Making change bearable

By Ben Teehankee

The View From Taft, Business World

July 8, 2008

Karen (not her real name) is a young professional in her 20s who worked in a well-established organization. Like most workers her age she wanted to make a difference in her organization. She worked long hours and often beyond the call of duty to make sure that she yielded good results for her clients and the organization as a whole. As far as she was concerned, the organization would take care of her as long as she did her work well – and she did so for several years. Her projects and programs were significant contributions to the organization and these had already borne fruit.

But her quiet world of work was shaken when the top management of her organization decided to merge with another larger organization. Management argued that the merger was necessary in order to improve benefits for clients and for achieving synergy between the two organizations in general. Events unfolded quickly and before she knew it, Karen received an official termination letter. She was devastated. Not only did the letter come as a surprise, the fact that it was given by a staff member of HR and not even discussed with her by a superior added to her distress. She was confused.

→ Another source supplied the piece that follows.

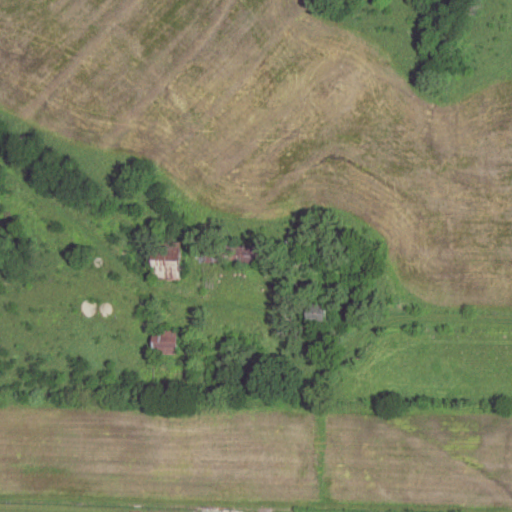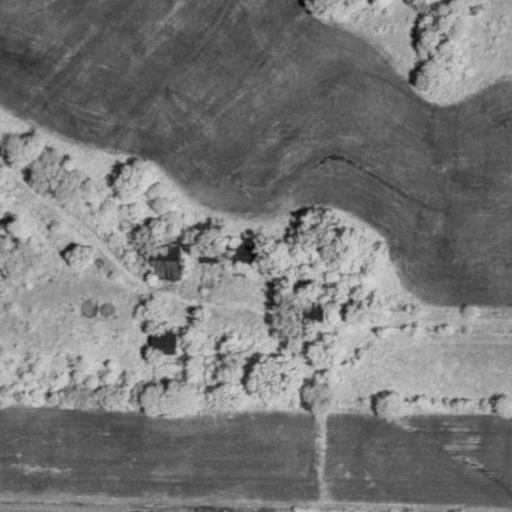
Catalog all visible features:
building: (242, 254)
road: (439, 266)
building: (318, 316)
building: (165, 342)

Had she not served the organization well? Were her programs not valuable contributions? Were they even considered? Who was going to take care of the programs? What was to become of her?

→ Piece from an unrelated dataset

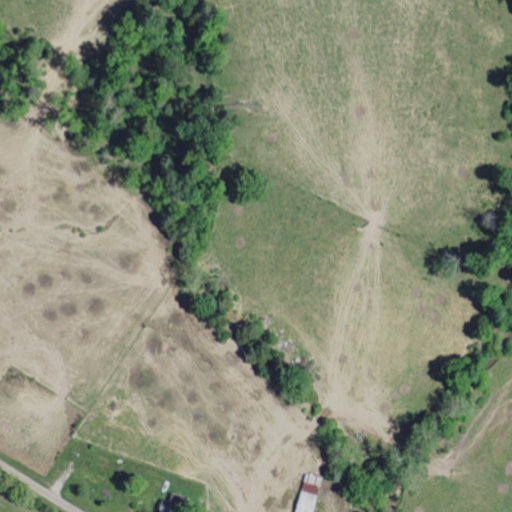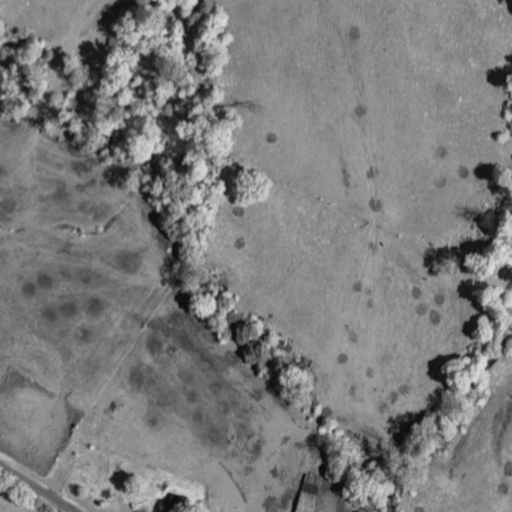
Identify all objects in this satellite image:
road: (37, 488)
building: (311, 493)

No answers were forthcoming. In the process of the merger, management had taken little time to analyze the transitioning of Karen’s programs. Worse, no evaluation had been done of her own value to the merged organization and how she could be best redeployed. The letter she received met all the legal requirements, of course, but this was small comfort. She felt that she had been allowed to fall by the wayside as the train of the merger sped by. Her dignity was in tatters.

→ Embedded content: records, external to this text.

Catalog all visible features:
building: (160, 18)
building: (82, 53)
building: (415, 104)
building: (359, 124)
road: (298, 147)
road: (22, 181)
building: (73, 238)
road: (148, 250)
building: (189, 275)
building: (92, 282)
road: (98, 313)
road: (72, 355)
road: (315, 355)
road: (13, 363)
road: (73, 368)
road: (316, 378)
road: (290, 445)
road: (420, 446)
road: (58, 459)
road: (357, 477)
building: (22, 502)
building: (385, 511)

Karen’s experience is not unique. The mishandling of change initiatives like mergers and down-sizing has caused untold miseries on many talented and hard-working individuals. The striking thing is that the managers responsible are often oblivious of the deplorable effects of their decisions on people. The reason is not because these individuals lack basic decency -- they are often exemplary persons. Rather, the reason is the limited view of management as a profession in organizations and in society as a whole.

Doctors, engineers, nurses, and lawyers are professionals. They are equipped with technical expertise and skills beyond those possessed by ordinary people. As a result, they have considerable power to affect the lives of people and, collectively, the nature of social living itself. When professionals are licensed by government, they are reminded of these facts and the resulting duty for them to always protect the welfare of those affected by their decisions.

Take doctors, for example. Their expertise in diagnosis, prescription and surgery gives them broad powers to affect the physical and psychological well-being of patients. They do not take these powers lightly; the consequence of prescribing the wrong medicine or botching a surgical procedure on a patient can be severe. Therefore, doctors take extraordinary precautions in doing their work. They take pains in assessing the condition of a patient and his readiness for whatever treatment plan might be considered. Should an operation be absolutely necessary for the patient’s health, a doctor-in-charge will work with fellow specialists to make the patient as comfortable and as safe as possible. Most importantly, they are in constant communication with the patient while all of these considerations are being made. Doctors consider the patient’s inputs and capacity to make decisions. They are bound by their professional ethics to do so. Doctors do all these to protect the patient’s welfare.

What about organizational managers? Ideally, managers should think like professionals. They do have expertise that most people do not have, whether in operations, finance, law, marketing, etc. Their decisions have the power to affect the lives of people in many ways. Their authority to direct, supervise and implement changes affects the working hours, self-esteem and even health of their subordinates. Their power to discipline and even terminate workers can affect the very livelihood and means of survival of these individuals.

Thus, managers need to always be prudent and vigilant. They need to examine the human ramifications of their decisions. They must regularly communicate with affected individuals and make sure that any negative effects are necessary. They need to cushion the discomforts, confusion and the indignities that often go with organizational change. It is their professional duty to make changes fair and bearable -- for Karen and for all people who will be affected by such changes.